Among the entries below, please show each line that carries the word "left".
START GIVEN ENTRIES
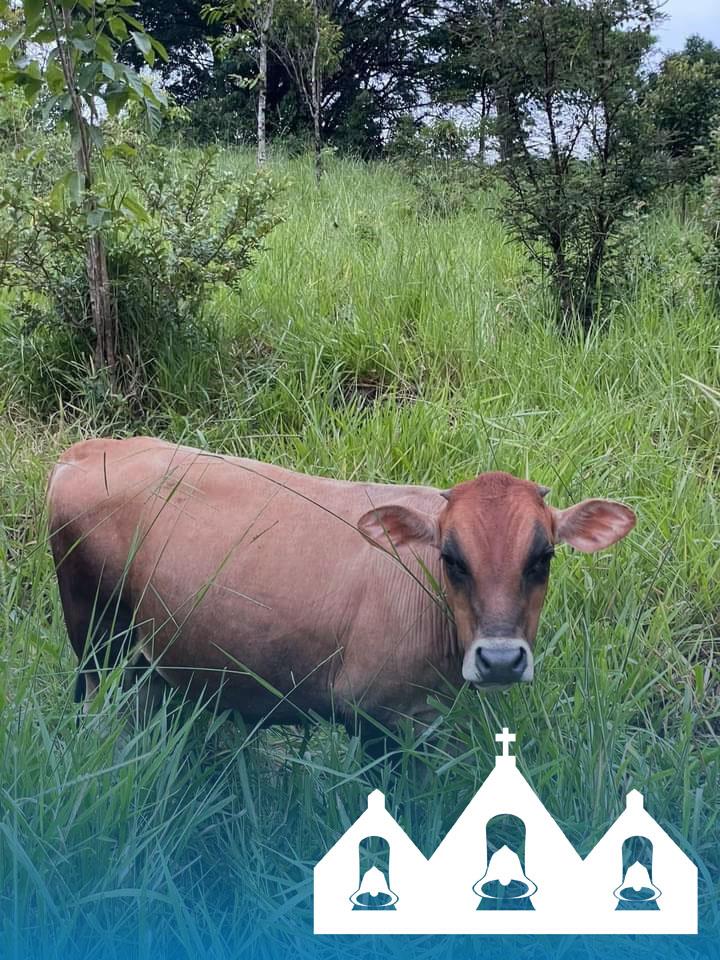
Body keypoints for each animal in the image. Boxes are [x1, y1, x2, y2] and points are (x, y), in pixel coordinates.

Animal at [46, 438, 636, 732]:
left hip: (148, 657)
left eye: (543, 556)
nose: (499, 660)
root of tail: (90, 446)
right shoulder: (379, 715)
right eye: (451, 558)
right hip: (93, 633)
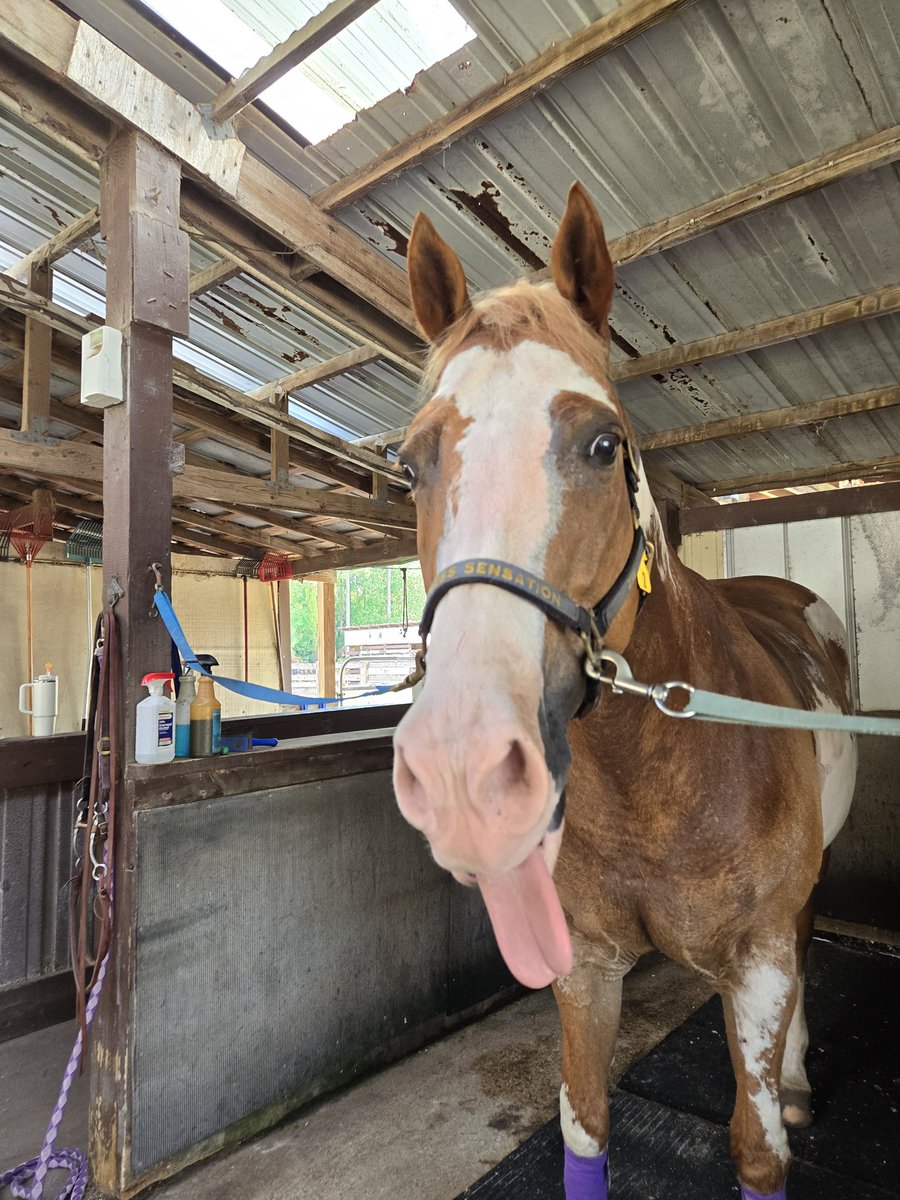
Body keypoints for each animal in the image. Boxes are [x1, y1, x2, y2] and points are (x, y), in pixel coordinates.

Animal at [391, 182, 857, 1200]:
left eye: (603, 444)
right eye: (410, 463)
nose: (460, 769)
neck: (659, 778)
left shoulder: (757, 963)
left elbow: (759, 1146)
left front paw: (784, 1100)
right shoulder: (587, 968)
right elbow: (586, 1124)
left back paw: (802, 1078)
END GIVEN ENTRIES
SOLUTION TO THE EXERCISE
left hip: (148, 657)
left eye: (543, 556)
left eye: (603, 444)
left shoulder: (757, 963)
left elbow: (759, 1146)
left front paw: (784, 1100)
left back paw: (802, 1078)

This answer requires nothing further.